Director: “No, no, Ryan, we’re going to need you up another three octaves. Channel 80’s Batman Joker, but on a handful of speed and halfway through a box of whip-its.”
This final result is this.
If the dialogue was great, maybe the voice acting would be suboptimal and grating still, but at least you’d pay attention to the information being conveyed. However, the writing leaves quite a bit to be desired. Since 3D2 Entertainment is a small company, and appears to be staffed by Barcelona natives, some odd sentences here and there are forgiven–and for the most part, the dialogue is understandable, albeit, uninteresting and unnecessary at times. However, mispronunciation is kind of a strike against the game, and it happened enough times to warrant a note: in the words of the great Hermione Granger, it’s “per-FID-ious,” not “per-FYE-dus.” Small details like this can easily take you out of the environment and transport you to your dictionary, wondering why a medical doctor wouldn’t know such things and why on earth you spent four years getting a liberal arts degree to correct the pronunciation of an unimportant line of video game dialogue.
A bigger sin is the story arc. You are investigating disappearances – namely of your father, who you discover is *SPOILER* Benjamin Bennett, but also of the missing students. It’s not that you don’t discover what happened to them. You get an answer early on in-game, but it is a footnote, rather than a chapter of the story. Bioshock was fantastic because of the mind-bending writing–the game’s infamous twist ending made you sit with your mouth agape. The Crow’s Eye is predictable, and it ends the only way it can end, as the plot builds from you, investigating, in a strange place with no context, to you, investigating through puzzles, in a strange place with a little context that feels …. Boring. All these letters and recordings a la Bioshock in the beginning allude to the strange happenings at Crowswood, but towards the end they flat-out state what has happened, who is related to whom, and the “big reveal” in the game’s final sequence has already been pretty clearly outlined by a total stranger you interacted with for ~20 seconds. The first face-to-face interaction raises more questions than it answers, but not in a fun way. It’s more of a “what the fuck” way.

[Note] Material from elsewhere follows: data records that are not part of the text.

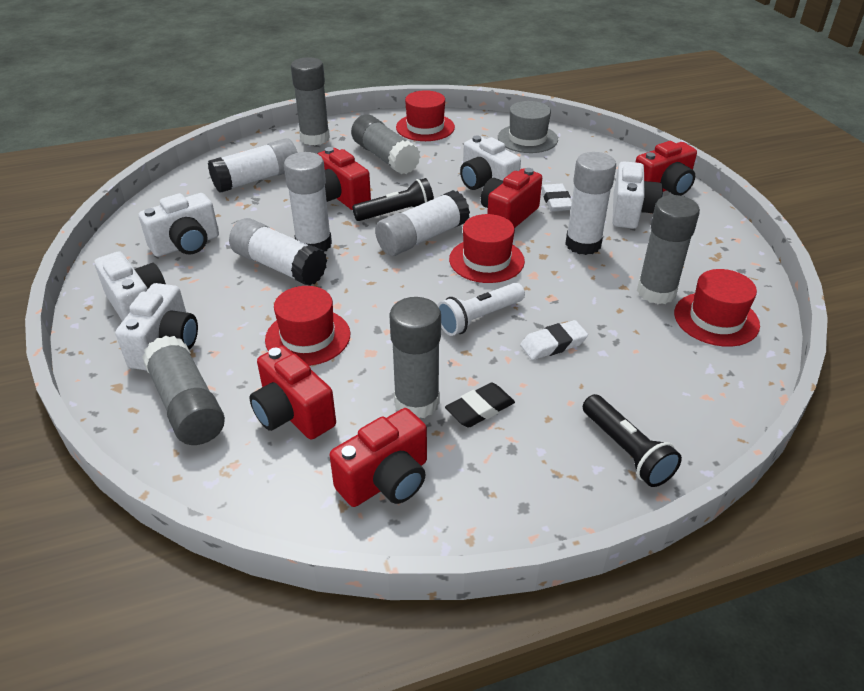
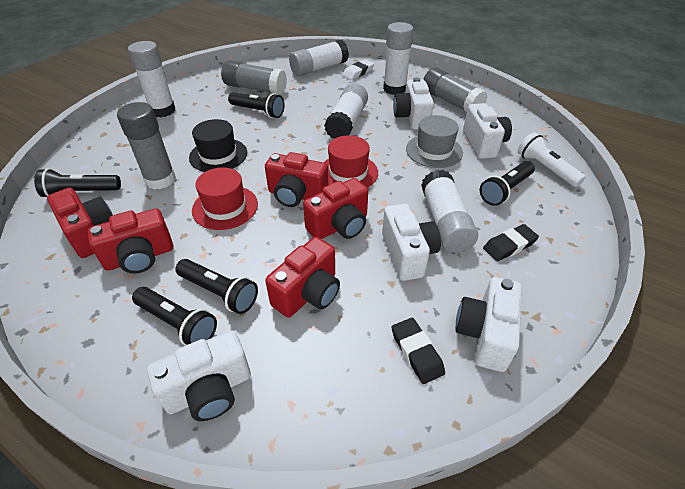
black eraser: [445,382,515,428] = 1 -> [392,318,445,384] [483,224,539,261] = 2
black flashlight: [352,178,434,221] [583,394,682,487] = 2 -> [34,168,121,197] [132,287,217,346] [175,259,258,314] [228,92,285,118] [480,161,535,206] = 5
black hat: none = 0 -> [189,119,247,172] = 1
grey glue stick: [142,336,225,445] [291,57,330,145] [351,114,420,174] [389,297,441,418] [637,195,700,304] = 5 -> [117,102,176,189] [221,60,287,95] [423,68,488,113] = 3
red hat: [265,286,350,366] [396,90,455,141] [449,214,525,283] [674,269,760,347] = 4 -> [192,167,258,230] [323,135,378,188] = 2
white eraser: [520,320,588,360] [541,184,572,211] = 2 -> [342,59,374,80] = 1

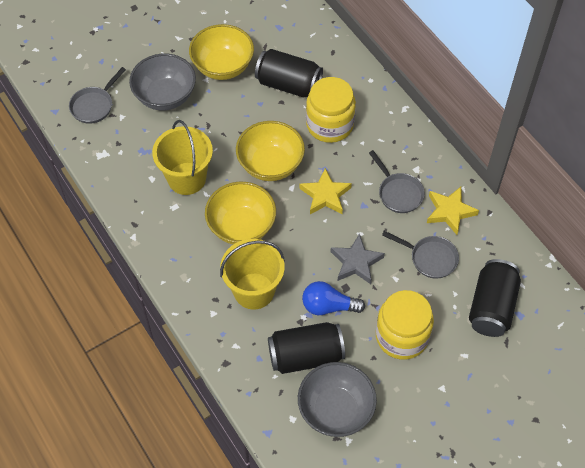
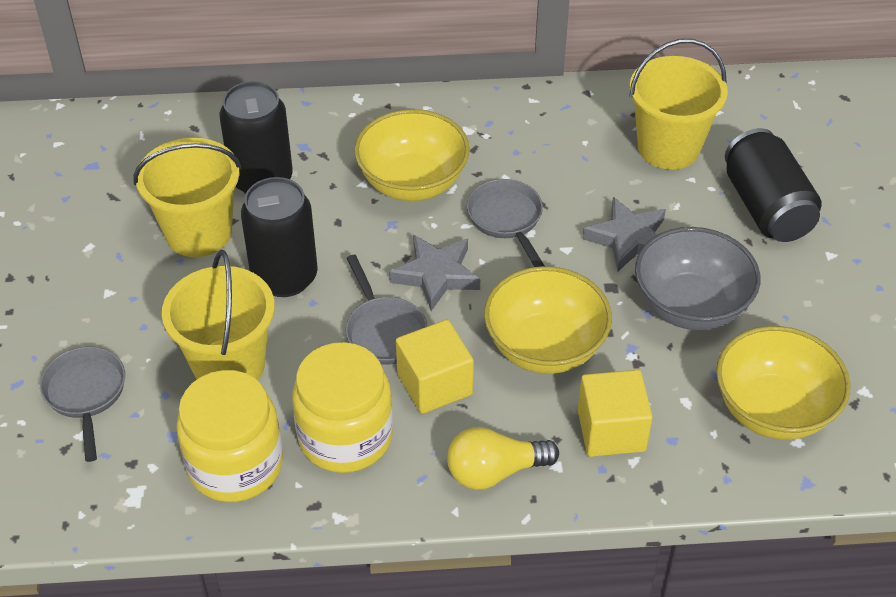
blue light bulb: [302,281,365,315] = 1 -> none = 0
grey bowl: [129,54,196,111] [298,362,377,437] = 2 -> [635,227,761,330] = 1
grey star: [331,233,385,284] = 1 -> [389,234,480,311] [583,197,666,272] = 2
yellow bucket: [152,120,213,195] [220,239,285,309] = 2 -> [133,138,241,257] [162,250,275,381] [629,39,728,170] = 3
yellow cube: none = 0 -> [396,320,474,414] [578,370,653,457] = 2
yellow light bulb: none = 0 -> [447,427,559,490] = 1
yellow star: [299,168,352,214] [427,187,479,235] = 2 -> none = 0

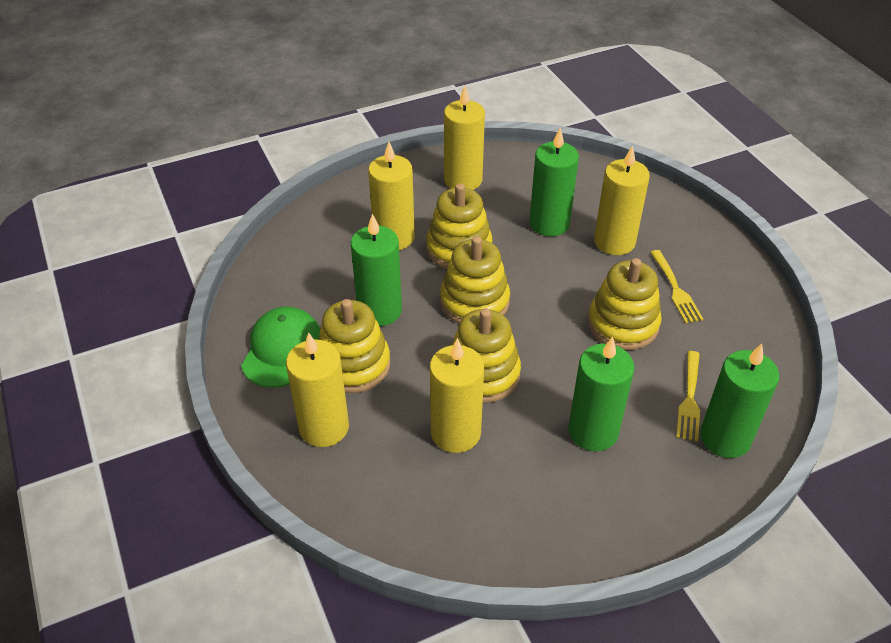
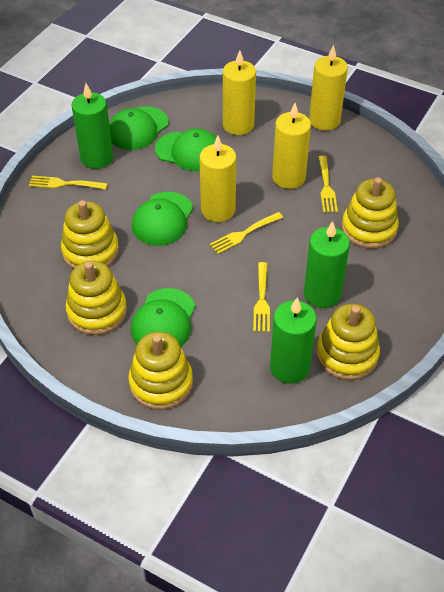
green candle: [351,214,402,326] [529,128,579,236] [569,337,634,451] [700,344,779,458] = 4 -> [72,83,113,169] [270,298,317,384] [304,221,350,308] = 3
green cap: [241,306,320,388] = 1 -> [109,107,169,150] [131,288,195,347] [132,192,193,246] [155,128,216,171] = 4
yellow candle: [286,333,349,447] [368,142,415,250] [430,338,484,453] [444,86,485,190] [594,145,650,255] = 5 -> [199,136,236,222] [223,50,256,135] [272,103,311,189] [309,45,348,130] = 4
yellow fork: [650,250,703,323] [676,351,700,442] = 2 -> [29,176,107,189] [210,212,283,254] [253,262,270,332] [318,156,338,213] = 4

A little studio with a big heart will win me over every time, but only on the strength of their originality and new ideas. I recognize this was an extremely ambitious project for a 6-person development team, the clear and blatant appropriation of successful elements from other games–Portal, Bioshock, and Half-Life 2, among others–absolutely killed it for me. I can appreciate the work and love that went into this project, but 3D2 Entertainment desperately wants to be Valve. And you can’t be Valve when Valve is already Valve.
Considering the circumstances, the team at 3D2 Entertanment did a fantastic job with resources, graphics, and putting together a full, elaborate game and environment with such a small independent staff. But as a game? The Crow’s Eye is a quick, fun puzzler that would be a 6 or 7 out of 10 if it wasn’t so clearly trying to imitate it’s bigger predecessors. If you haven’t played Bioshock or Portal, by all means, it might be worth the $14.99 for you. As for me, I would give it a 4/10, and recommend waiting for a Steam sale before shelling out for The Crow’s Eye.
Esports Edition was provided with a copy of the game by the developer, free of charge, in exchange for an honest review. As with all our reviews, we do not provide positive reviews for games unless they are earned through excellent gameplay. Please review our ethics policy if you have any questions.